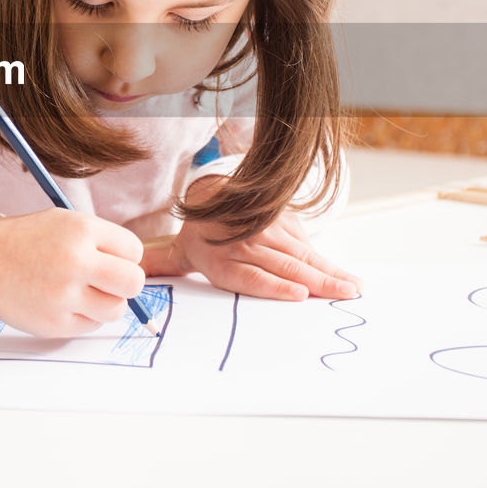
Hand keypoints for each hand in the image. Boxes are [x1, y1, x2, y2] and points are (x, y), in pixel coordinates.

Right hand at [0, 208, 145, 336]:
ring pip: (116, 310)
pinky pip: (91, 325)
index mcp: (81, 230)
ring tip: (84, 292)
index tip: (109, 258)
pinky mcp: (54, 323)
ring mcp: (64, 295)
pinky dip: (84, 316)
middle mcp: (75, 262)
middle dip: (126, 284)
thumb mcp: (66, 222)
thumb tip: (136, 274)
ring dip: (106, 303)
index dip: (125, 256)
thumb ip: (102, 243)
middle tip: (110, 282)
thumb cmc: (29, 240)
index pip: (134, 251)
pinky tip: (63, 302)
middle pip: (134, 283)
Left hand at [142, 176, 361, 300]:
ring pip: (302, 255)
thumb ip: (161, 267)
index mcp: (220, 257)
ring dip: (330, 274)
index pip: (251, 274)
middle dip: (315, 282)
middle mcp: (246, 243)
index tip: (298, 294)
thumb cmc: (200, 235)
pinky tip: (348, 279)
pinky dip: (330, 263)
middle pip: (285, 266)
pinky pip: (309, 246)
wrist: (214, 191)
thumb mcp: (179, 252)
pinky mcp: (285, 222)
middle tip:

Work item:
For this exercise, copy every line of the data that holds "ring".

Task output:
ring pip: (116, 310)
ring tip: (84, 292)
ring mcp: (64, 295)
ring dip: (106, 303)
ring pip: (302, 255)
ring dip: (330, 274)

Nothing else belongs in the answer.